| THE TASK |
Report only how many lines of the records contain the word "Hokkaido".

_____

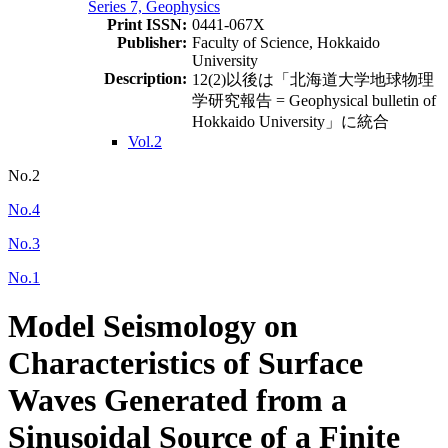
Series 7, Geophysics
Print ISSN:
0441-067X
Publisher:
Faculty of Science, Hokkaido
University
Description:
12(2)以後は「北海道大学地球物理
学研究報告 = Geophysical bulletin of
Hokkaido University」に統合
Vol.2
No.2
No.4
No.3
No.1
Model Seismology on
Characteristics of Surface
Waves Generated from a
Sinusoidal Source of a Finite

_____

| EXERCISE RESULT |
2